Diperkirakan Malaysia mengklaim Pulau Sipadan dan Ligitan untuk kepentingan nasionalnya, yaitu sumber daya alam yang berupa minyak dan gas selain itu dari letak geografisnya Sipadan dan Ligitan terletak di daerah yang strategis. Dari pihak Indonesianya sendiri bersih kukuh mempertahankannya karena memang secara ZEE Sipadan Ligitan merupakan wilayah indonesia.

Di samping itu tumpang tindih pengaturan Zona Ekonomi Ekslusif (ZEE) dengan beberapa negara tetangga juga berpotensi melahirkan friksi dan sengketa yang dapat mengarah kepada konflk internasional.

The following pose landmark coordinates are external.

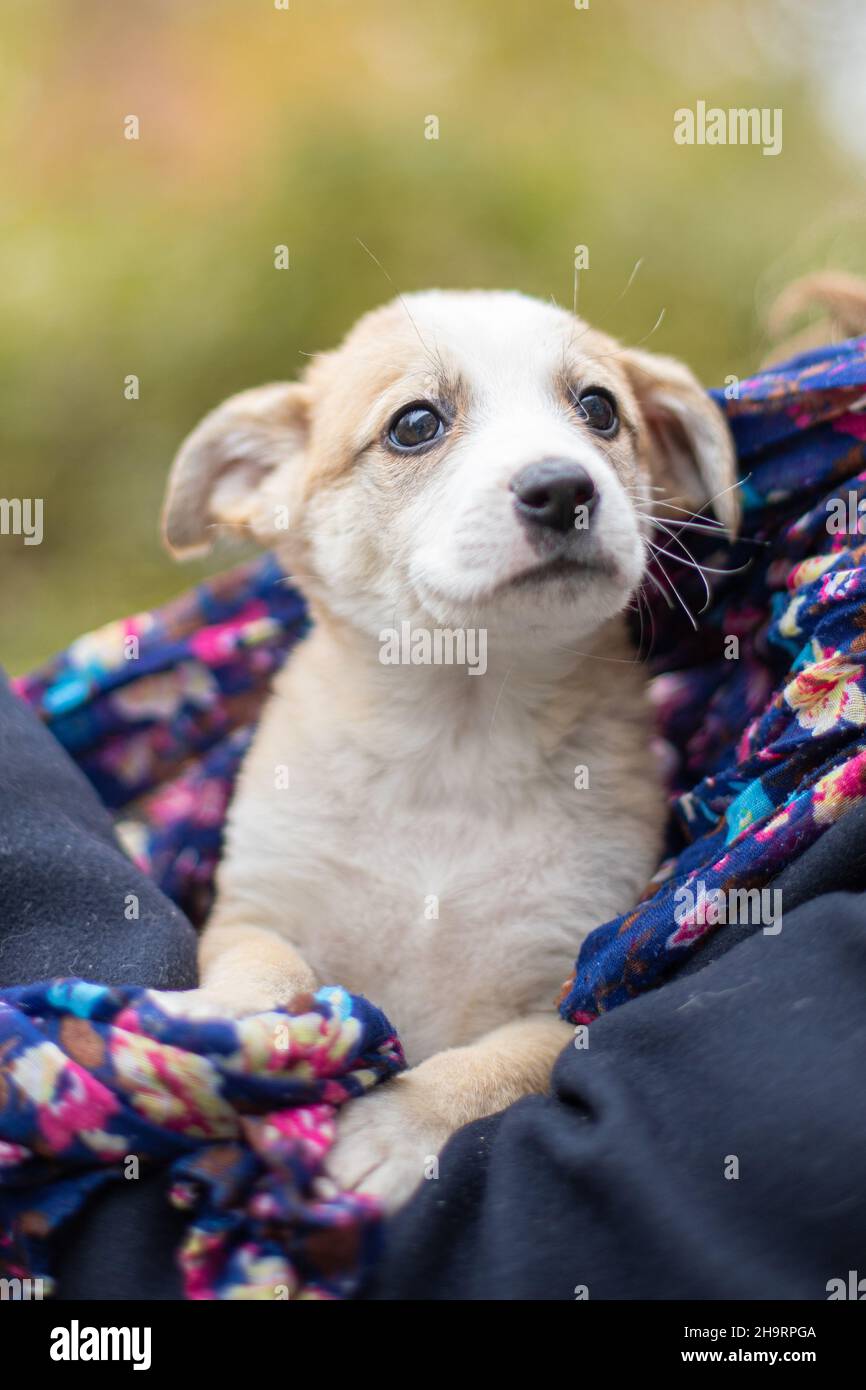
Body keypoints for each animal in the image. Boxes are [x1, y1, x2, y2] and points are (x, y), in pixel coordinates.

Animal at [161, 287, 739, 1212]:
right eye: (416, 424)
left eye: (599, 410)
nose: (563, 487)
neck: (456, 744)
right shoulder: (257, 909)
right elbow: (265, 969)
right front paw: (212, 1020)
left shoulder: (565, 1000)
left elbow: (493, 1065)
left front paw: (396, 1130)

Mengingat Indonesia merupakan negara kepulauan, isu maritim selayaknya menjadi perhatian dan melibatkan aneka kepentingan strategis, baik militer maupun ekonomi.

KESIMPULAN
Menurut saya, dari kejadian Pulau Sipadan dan Pulau Ligitan ini, Bangsa ini semakin sadar bahwa kita sebenarnya mempunyai kekayaan alam yang luar biasa yang dapat kita pakai untuk

kesejahteraan rakyat dan memajukan kehidupan bangsa kita sendiri. Terutama bagi Pemerintahan, supaya lebih cermat dalam mengatur soal territorial, apalagi Indonesia adalah Negara maritime, masa urusan territorialnya berantakan sekali. Pemerintah juga harus member perhatian terhadap pulau pulau milik Indonesia, jangan sampai kecolongan lagi. Apalagi yang kecolongan selalu pulau yang memiliki alam yang sangat indah dan SDA yang melimpah ruah. Dan saya menyangangkan masalah diplomasi yang tidak terlalu cerdik dalam menangani kasus ini. Mungkin teanga yang tersedia kurang memadai atau kurang pengetahuan tentang kasus ini, karena kasus ini sudah lebih dari 4 dasawarsa, jadi wajar saja jika terdapat penggantian pemegang kekuasaan dalam menangani kasus ini.